[Data for the task]
• • • • • • •
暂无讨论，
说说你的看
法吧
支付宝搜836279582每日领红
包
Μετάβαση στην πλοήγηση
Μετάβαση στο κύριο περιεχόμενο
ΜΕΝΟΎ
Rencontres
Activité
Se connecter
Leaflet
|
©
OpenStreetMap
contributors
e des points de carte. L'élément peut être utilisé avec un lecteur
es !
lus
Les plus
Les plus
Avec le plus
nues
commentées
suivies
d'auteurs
• • • • • • •
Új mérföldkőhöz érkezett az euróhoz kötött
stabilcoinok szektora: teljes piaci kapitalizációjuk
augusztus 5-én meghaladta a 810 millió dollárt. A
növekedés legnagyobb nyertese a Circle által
• • • • • • •
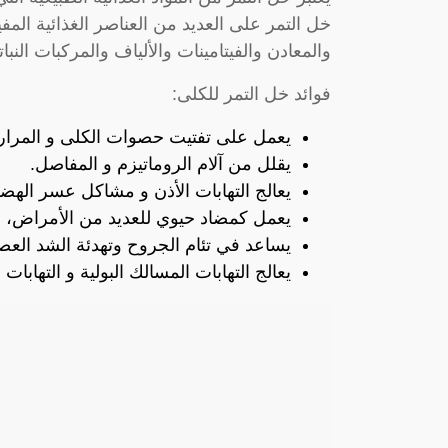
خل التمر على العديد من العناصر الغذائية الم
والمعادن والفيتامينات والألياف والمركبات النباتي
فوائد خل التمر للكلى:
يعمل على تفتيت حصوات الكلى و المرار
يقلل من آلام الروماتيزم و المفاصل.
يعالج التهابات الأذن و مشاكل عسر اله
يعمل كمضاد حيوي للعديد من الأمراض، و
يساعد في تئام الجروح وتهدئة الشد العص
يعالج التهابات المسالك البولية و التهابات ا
• • • • • • •
[What you should do] Rewrite the lines from the one containing "Új mérföldkőhöz érkezett az euróhoz kötött" through the one containing "növekedés legnagyobb nyertese a Circle által", inclusive, with "millió" changed to "milliárd" and nothing else altered.

[Reply to the exercise]
Új mérföldkőhöz érkezett az euróhoz kötött
stabilcoinok szektora: teljes piaci kapitalizációjuk
augusztus 5-én meghaladta a 810 milliárd dollárt. A
növekedés legnagyobb nyertese a Circle által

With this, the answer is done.